Source passage
___

You may have received some of these in the last couple of months. Some 'custom financial terms' (when they do it right), followed by a random word, separated by underscores.

There are a few harvest IPs. This one's in Brazil, and has the name 'Leni Neto':

$ whois NET-64-15-139-32-1

CustName: Leni Neto
Address: candido de abreu 107
City: Parana
StateProv:
PostalCode: 83280
Country: BR
RegDate: 2006-05-25
Updated: 2006-05-25

There's also

$ whois 209.200.225.93

OrgName: ADDD2NET COM INC DBA LUNARPAGES
OrgID: ACIDL
Address: Add2Net, Inc.
Address: Lunarpages Division
Address: 100 East La Habra Blvd.
City: La Habra
StateProv: CA

$ whois 65.23.156.33

OrgName: Datarealm Internet Services
OrgID: DIS-91
Address: PO Box 1616
City: Hudson
StateProv: WI
PostalCode: 54016
Country: US

and finally

$ whois 72.2.24.104

OrgName: Big Pipe Inc.

___

Dataset content

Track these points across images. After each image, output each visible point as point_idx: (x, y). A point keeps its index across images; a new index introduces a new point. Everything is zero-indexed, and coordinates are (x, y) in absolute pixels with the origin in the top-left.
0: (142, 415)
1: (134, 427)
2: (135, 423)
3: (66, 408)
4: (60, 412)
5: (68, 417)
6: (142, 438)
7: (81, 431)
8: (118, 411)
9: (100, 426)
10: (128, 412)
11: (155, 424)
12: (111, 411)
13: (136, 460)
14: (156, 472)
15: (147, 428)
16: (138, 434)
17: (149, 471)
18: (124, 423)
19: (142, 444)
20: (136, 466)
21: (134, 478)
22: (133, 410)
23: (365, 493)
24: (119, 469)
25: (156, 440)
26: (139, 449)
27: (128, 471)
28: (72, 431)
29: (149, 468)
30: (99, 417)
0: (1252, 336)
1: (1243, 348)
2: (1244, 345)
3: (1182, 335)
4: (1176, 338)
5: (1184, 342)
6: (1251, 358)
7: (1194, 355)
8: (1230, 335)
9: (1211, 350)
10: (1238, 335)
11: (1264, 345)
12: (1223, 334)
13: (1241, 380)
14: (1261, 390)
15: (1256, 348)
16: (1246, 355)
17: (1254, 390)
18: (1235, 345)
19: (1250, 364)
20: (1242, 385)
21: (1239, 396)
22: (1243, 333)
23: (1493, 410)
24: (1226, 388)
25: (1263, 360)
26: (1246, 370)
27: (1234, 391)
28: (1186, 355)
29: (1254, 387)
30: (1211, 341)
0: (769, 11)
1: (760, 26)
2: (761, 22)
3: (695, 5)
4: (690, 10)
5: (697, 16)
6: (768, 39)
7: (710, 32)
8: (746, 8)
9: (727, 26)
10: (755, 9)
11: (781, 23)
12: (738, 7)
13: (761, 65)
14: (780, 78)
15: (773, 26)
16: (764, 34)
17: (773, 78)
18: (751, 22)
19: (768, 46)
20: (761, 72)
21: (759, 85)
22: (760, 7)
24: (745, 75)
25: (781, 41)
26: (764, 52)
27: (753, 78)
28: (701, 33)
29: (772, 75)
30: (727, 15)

___

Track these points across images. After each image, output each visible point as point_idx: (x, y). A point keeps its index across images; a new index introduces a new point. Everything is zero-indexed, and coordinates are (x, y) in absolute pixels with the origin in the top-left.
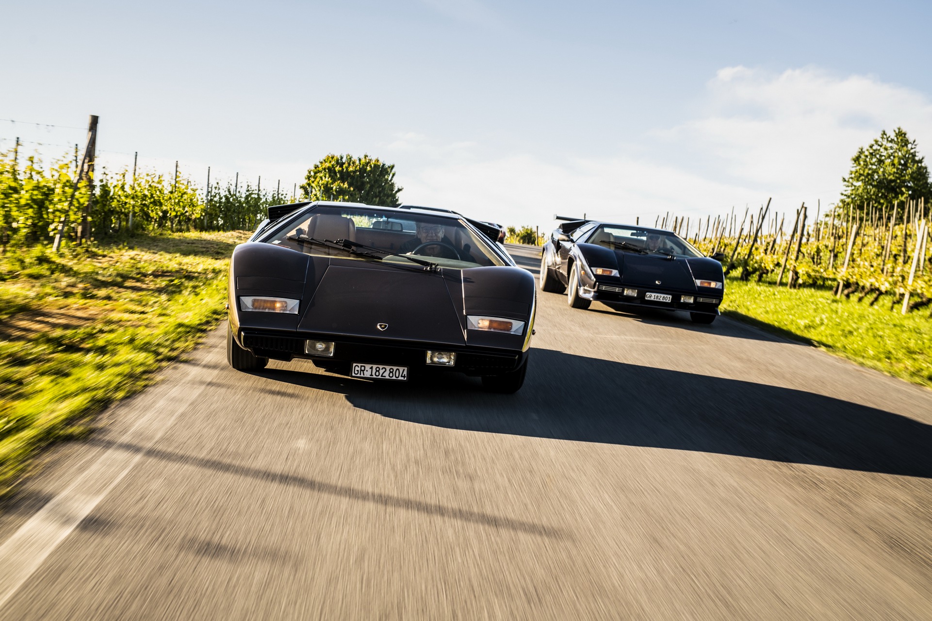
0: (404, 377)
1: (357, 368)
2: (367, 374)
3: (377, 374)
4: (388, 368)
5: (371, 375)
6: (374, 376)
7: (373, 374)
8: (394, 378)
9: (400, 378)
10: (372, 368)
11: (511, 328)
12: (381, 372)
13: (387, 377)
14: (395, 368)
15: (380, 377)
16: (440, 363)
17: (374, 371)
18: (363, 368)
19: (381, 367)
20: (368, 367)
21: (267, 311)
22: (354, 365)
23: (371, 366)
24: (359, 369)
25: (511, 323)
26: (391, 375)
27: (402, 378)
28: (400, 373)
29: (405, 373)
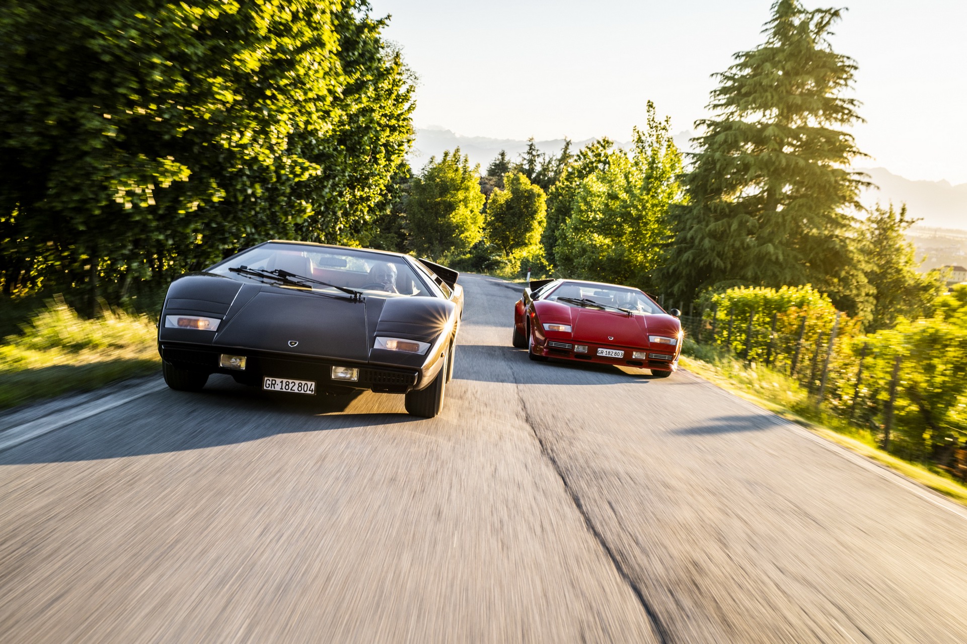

___

Problems and tasks
1 > Answer the following about the harvest-IP passage:
(a) Which customer name does the whois output give for NET-64-15-139-32-1?
(b) In which city is the organization behind 65.23.156.33 located?
(c) What organization name is listed for 72.2.24.104?
2 > Extend the harvest-IP passage, starting after its last line.

Your written answers
1 >
(a) Leni Neto
(b) Hudson
(c) Big Pipe Inc.

2 >
OrgID: BGPP
Address: Suite 400
Address: 630 - 3rd Ave. SW
City: Calgary
StateProv: AB
PostalCode: T2P-4L4
Country: CA

I'm guessing the last three are colo for hosting spam content. Anyone in Parana know 'Leni'?

'Digital Infinity Ltd' -- Moscow, RU

A week ago, they harvested my addresses four times on four consecutive days. They then proceeded to attempt to send mail to these ~100 unique addresses around 3000 [update 7/1: 5000] times.

This is a commercial organisation, hosted in the US, registered in Moscow.

The harvesting IPs are all in this small, 14 host netblock:

$ whois NET-208-66-195-0-1

OrgName: Digital Infinity Ltd
OrgID: DIL-32
Address: Ostrovityanova str, 14, 200
City: Moscow
Country: RU

NetRange: 208.66.195.0 - 208.66.195.15
CIDR: 208.66.195.0/28
NetName: DIGITALINFINITY
NetHandle: NET-208-66-195-0-1
Parent: NET-208-66-192-0-1
NetType: Reassigned
RegDate: 2006-05-31
Updated: 2006-05-31

RAbuseHandle: SUPPO189-ARIN
RAbuseName: Support
RAbusePhone: +7 (495) 980-6635
RAbuseEmail: noc@digitalinfinity.org

However, the addresses they're sending from are trojaned home and/or office computers, or their ISP's mail exchangers. I recorded over a thousand unique hosts so far.

And now, data

Preamble complete; now for some data -- or at least, its first derivative; the raw data would compromise my anonymity.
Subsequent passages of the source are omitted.